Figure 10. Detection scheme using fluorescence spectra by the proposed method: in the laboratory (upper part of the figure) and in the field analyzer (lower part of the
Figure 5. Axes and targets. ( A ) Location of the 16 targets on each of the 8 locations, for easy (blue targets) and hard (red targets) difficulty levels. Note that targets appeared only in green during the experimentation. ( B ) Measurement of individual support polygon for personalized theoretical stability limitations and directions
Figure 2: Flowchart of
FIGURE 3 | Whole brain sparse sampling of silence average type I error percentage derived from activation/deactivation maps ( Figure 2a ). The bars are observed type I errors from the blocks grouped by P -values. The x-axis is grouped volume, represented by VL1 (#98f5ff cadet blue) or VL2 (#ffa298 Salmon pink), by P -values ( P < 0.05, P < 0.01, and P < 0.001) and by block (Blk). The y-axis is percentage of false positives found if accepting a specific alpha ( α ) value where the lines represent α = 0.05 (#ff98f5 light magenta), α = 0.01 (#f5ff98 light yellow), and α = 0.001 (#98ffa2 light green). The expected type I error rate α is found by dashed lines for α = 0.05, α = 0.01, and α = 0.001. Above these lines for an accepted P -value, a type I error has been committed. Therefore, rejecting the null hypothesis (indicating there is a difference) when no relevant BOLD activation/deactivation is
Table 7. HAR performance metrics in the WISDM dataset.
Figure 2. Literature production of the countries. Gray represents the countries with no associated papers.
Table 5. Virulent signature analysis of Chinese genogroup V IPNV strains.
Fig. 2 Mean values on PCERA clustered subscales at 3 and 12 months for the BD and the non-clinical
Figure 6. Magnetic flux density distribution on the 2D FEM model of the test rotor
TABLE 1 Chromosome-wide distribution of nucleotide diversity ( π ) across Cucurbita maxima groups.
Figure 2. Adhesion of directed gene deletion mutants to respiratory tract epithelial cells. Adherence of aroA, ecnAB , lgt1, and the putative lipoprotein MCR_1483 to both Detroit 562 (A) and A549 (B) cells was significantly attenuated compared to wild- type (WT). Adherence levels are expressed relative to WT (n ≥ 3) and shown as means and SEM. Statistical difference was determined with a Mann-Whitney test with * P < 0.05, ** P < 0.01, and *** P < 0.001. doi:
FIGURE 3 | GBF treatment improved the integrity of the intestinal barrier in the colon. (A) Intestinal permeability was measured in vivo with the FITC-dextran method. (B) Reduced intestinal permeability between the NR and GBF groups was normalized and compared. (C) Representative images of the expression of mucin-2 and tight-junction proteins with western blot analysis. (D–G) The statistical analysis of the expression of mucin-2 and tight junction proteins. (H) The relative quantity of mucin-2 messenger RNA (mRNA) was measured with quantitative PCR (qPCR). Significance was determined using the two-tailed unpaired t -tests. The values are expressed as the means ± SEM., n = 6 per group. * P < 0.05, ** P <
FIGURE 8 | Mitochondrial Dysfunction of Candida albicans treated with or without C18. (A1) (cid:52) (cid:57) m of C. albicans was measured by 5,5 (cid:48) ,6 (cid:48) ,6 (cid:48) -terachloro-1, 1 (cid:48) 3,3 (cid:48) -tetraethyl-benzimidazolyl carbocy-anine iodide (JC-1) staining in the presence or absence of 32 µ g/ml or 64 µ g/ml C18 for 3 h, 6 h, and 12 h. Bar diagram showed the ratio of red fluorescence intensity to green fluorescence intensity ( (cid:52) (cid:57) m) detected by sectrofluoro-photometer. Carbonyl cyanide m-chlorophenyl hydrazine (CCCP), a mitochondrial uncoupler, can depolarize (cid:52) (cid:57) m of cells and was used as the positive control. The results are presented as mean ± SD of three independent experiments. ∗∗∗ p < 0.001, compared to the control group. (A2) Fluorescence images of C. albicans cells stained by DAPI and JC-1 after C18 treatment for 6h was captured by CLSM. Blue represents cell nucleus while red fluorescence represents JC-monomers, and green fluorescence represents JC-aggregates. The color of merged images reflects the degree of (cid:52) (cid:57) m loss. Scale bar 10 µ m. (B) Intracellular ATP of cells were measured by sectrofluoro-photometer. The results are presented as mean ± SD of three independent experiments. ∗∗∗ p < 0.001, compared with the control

※ ※ ※

§ **Task details**
Out of the data above, set down the lines from the one with "Fig. 2 Mean" to the one with "FIGURE 3 | GBF", both included, exactly as written and with no additions.

§ **Exercise response**
Fig. 2 Mean values on PCERA clustered subscales at 3 and 12 months for the BD and the non-clinical
Figure 6. Magnetic flux density distribution on the 2D FEM model of the test rotor
TABLE 1 Chromosome-wide distribution of nucleotide diversity ( π ) across Cucurbita maxima groups.
Figure 2. Adhesion of directed gene deletion mutants to respiratory tract epithelial cells. Adherence of aroA, ecnAB , lgt1, and the putative lipoprotein MCR_1483 to both Detroit 562 (A) and A549 (B) cells was significantly attenuated compared to wild- type (WT). Adherence levels are expressed relative to WT (n ≥ 3) and shown as means and SEM. Statistical difference was determined with a Mann-Whitney test with * P < 0.05, ** P < 0.01, and *** P < 0.001. doi:
FIGURE 3 | GBF treatment improved the integrity of the intestinal barrier in the colon. (A) Intestinal permeability was measured in vivo with the FITC-dextran method. (B) Reduced intestinal permeability between the NR and GBF groups was normalized and compared. (C) Representative images of the expression of mucin-2 and tight-junction proteins with western blot analysis. (D–G) The statistical analysis of the expression of mucin-2 and tight junction proteins. (H) The relative quantity of mucin-2 messenger RNA (mRNA) was measured with quantitative PCR (qPCR). Significance was determined using the two-tailed unpaired t -tests. The values are expressed as the means ± SEM., n = 6 per group. * P < 0.05, ** P <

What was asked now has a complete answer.